The Yale-Vanderbilt team, headed by John Carlson of the Yale Department of Molecular, Cellular and Developmental Biology, examined 79 of the malaria mosquito’s odorant receptors, finding that some are well-tuned to detect specific human odors and others aren’t. Certain odorants activate some receptors but inhibit others, according to their comprehensive study published March 4 in Nature. 

"An exciting area for future research will be to see if any of the malaria mosquito’s odorant receptors are activated by DEET or mother mosquito repellents," Leal wrote in the accompanying "News and Views." 

Leal's lab discovered the secret mode of DEET, in groundbreaking research published Aug. 18, 2008 in the Proceedings of the National Academy of Sciences. The repellent does not jam the insect’s senses or mask the smell or the host, Leal said. Mosquitoes dislike the smell and avoid it.
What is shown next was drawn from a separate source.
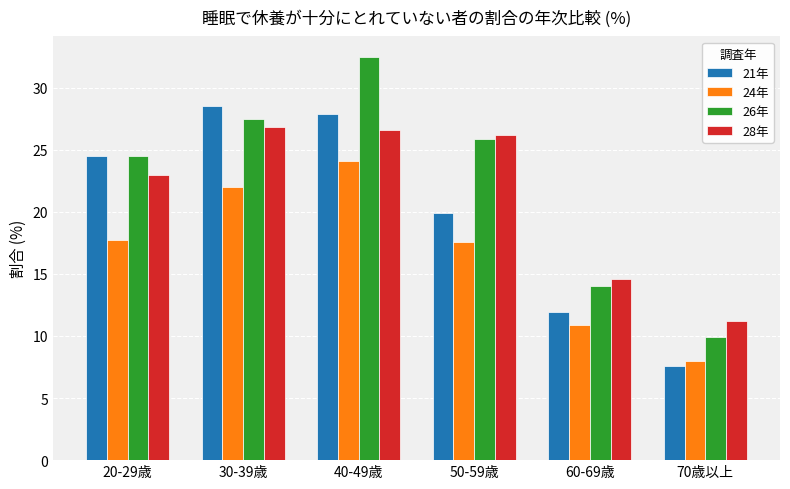

At which category is the sum across all series the highest?

40-49歳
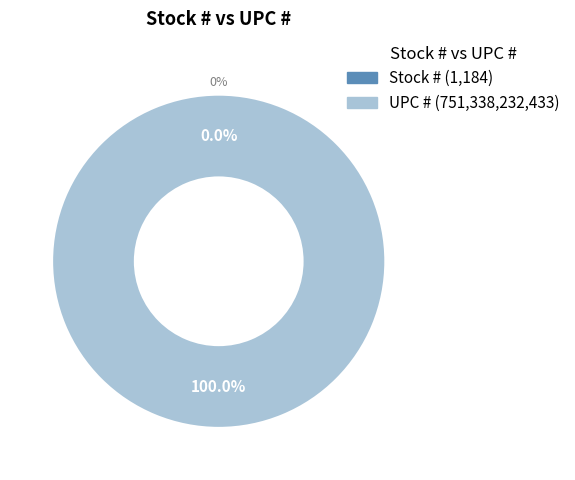

The Stock # slice represents 0% of the pie. True or false?

True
An interesting aspect of the Yale-Vanderbilt work, the UC Davis chemical ecologist said, was comparing the sense of smell with the malaria mosquito with that of the fruit fly. Although the two share many receptions that detect aromatic compounds, fruit flies sense esters, the molecular signals associated with rotting fruit.

"These observations shed new light on how evolution has tuned olfaction in the two species according to their individual needs," Leal wrote.

Although Leal called for more molecular studies in the war against malaria, "the development of effective malaria control," he said, "will require a multidisciplinary approach that includes, but is not limited to, improvements to social infrastructure in countries affected by disease, vaccination programs and vector management." 

New mosquito attractants or repellents could be developed through reverse chemical ecology, determining which odorant attracts and which repels, Leal said. 

"This offers a fresh strategy for controlling the unwitting accessories to one of the world’s most prolific killers."